Pocahontas has long been celebrated and even rewarded by whites for her presumed assimilation into Colonial European societies (which we now know was compelled for reasons of diplomacy). On genealogy sites, folks of European descent like to boast of an association to Pocahontas, as well as to other assimilated ‘Cherokee Princesses’ in the family bloodline. It makes one wonder if the trope of the “Indian princess” in European-American family lines in fact began with Pocahontas, for she was the progenitor of aristocratic white planter societies in Virginia through her only child, Thomas Rolfe; mother of societies of wealthy white people who founded fortunes on her people’s ancient lands. Pocahontas became a powerful, iconic, symbol to them of native Virginia, native sacrifice, Christian conversion, and, ultimately, martyrdom to the expansion of white land ownership in the South and then later in the West.
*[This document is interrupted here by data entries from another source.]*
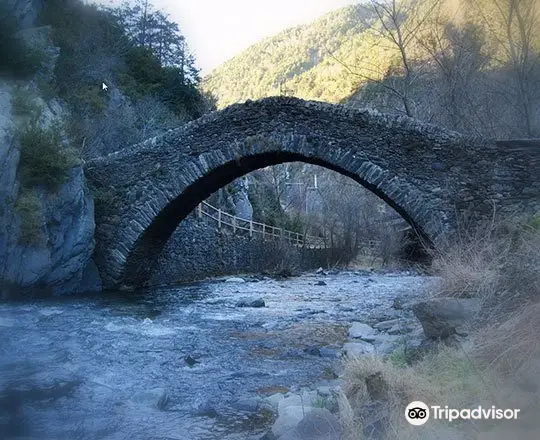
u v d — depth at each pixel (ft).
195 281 68.69
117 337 30.81
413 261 94.94
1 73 49.11
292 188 159.74
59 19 68.85
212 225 75.41
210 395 19.57
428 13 59.77
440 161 42.42
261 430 15.78
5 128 41.34
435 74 60.75
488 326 16.43
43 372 20.66
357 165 45.03
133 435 15.30
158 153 53.52
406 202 43.01
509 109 50.42
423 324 19.08
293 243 104.63
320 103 47.03
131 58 98.43
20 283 43.11
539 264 17.38
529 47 45.06
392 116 44.39
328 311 41.70
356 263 113.50
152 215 53.36
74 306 43.60
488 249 24.02
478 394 12.77
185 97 109.70
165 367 23.81
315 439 12.47
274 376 22.30
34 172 43.93
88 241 52.47
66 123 52.90
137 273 57.82
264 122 49.06
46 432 15.11
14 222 41.45
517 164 40.16
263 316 39.47
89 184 54.95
Like other Indian princesses, it is a point of pride to claim her. It makes one both aristocratic and Native American in the mind at the same time.
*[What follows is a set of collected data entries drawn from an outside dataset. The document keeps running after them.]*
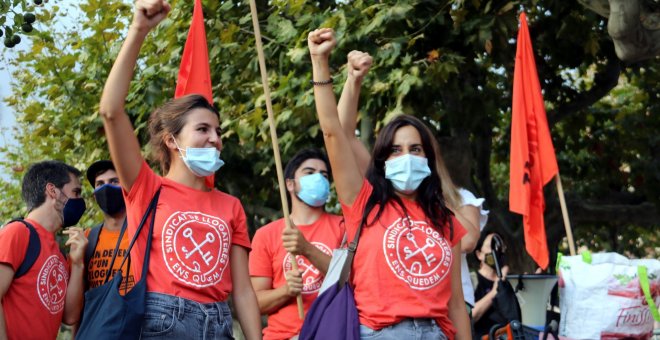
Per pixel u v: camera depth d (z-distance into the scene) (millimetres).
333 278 4035
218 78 10375
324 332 3914
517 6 9602
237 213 4043
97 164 5254
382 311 3908
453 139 10883
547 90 12062
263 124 9586
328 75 4195
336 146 4156
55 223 4891
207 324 3697
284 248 5637
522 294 5672
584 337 4707
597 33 11219
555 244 12883
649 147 13406
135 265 3746
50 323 4656
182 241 3744
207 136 3934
Our grandma was the daughter of a Cherokee man, and the granddaughter of African American slaves. Our line through her tells of Pocahontas, as well as other native and black women who had children with white men, likely through force. My research work involves trying to reveal such hidden lives, and there are so many, like myself, out there trying to discover family which then leads them to discover truths about American History not typically taught in school.
Unlike the 1995 Pocahontas movie, a more recent Disney hit was a portrait of a strong, native, heroine, Moana, who is independent, doesn’t need a white man, or any man, to save her or marry her, nor does she give up her people’s lands or her culture. Such a portrait of a person of color marks a welcome paradigmatic shift, and I think the portrait of Pocahontas will continue to change, too, going forward, to better reflect a more complete truth of who she was, and thus give us greater understanding of our country and of native history.
Thank you for honoring Pocahontas, today. And thank you so much for your show, everyday.